WORK ITEM → In the entries below, identify every line with the string "domande" and copy it.

PROVIDED ENTRIES →
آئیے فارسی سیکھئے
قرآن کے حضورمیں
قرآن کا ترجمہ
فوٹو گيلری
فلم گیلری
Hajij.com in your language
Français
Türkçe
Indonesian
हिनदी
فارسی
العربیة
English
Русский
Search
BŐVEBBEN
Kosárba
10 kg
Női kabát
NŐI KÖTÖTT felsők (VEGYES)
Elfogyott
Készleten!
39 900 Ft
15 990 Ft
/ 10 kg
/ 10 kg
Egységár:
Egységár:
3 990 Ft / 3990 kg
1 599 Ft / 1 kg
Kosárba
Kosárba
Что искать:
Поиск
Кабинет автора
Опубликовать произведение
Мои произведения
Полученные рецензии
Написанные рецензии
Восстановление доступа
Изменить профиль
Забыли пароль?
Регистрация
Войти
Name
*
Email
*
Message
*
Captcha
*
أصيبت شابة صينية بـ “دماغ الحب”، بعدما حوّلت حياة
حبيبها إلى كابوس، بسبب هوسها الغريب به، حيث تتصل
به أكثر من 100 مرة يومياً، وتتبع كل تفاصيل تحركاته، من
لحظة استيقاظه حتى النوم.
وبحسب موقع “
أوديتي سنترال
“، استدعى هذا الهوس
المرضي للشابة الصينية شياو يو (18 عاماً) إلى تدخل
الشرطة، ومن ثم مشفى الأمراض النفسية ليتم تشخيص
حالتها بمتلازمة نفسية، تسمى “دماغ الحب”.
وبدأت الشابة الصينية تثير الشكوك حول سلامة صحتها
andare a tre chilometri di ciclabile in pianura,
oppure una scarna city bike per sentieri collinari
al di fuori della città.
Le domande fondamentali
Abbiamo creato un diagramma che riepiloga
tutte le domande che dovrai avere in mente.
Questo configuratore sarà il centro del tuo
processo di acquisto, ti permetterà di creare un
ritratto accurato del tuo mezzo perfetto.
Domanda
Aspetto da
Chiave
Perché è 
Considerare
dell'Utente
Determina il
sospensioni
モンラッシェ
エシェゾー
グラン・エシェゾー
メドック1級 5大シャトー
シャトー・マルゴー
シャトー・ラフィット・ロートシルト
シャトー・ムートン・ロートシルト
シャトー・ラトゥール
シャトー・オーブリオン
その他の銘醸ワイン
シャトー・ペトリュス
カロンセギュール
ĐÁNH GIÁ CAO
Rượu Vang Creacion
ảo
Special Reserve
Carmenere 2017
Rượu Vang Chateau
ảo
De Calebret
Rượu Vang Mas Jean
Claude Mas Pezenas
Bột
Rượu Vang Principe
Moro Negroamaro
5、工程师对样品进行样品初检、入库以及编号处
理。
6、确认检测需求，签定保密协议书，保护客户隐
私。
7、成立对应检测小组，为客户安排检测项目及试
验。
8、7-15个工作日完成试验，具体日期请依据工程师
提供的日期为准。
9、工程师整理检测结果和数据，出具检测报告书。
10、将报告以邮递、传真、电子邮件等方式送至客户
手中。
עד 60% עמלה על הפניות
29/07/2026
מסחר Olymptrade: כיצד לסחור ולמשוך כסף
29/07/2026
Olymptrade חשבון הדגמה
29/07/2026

TASK RESULT →
Le domande fondamentali
tutte le domande che dovrai avere in mente.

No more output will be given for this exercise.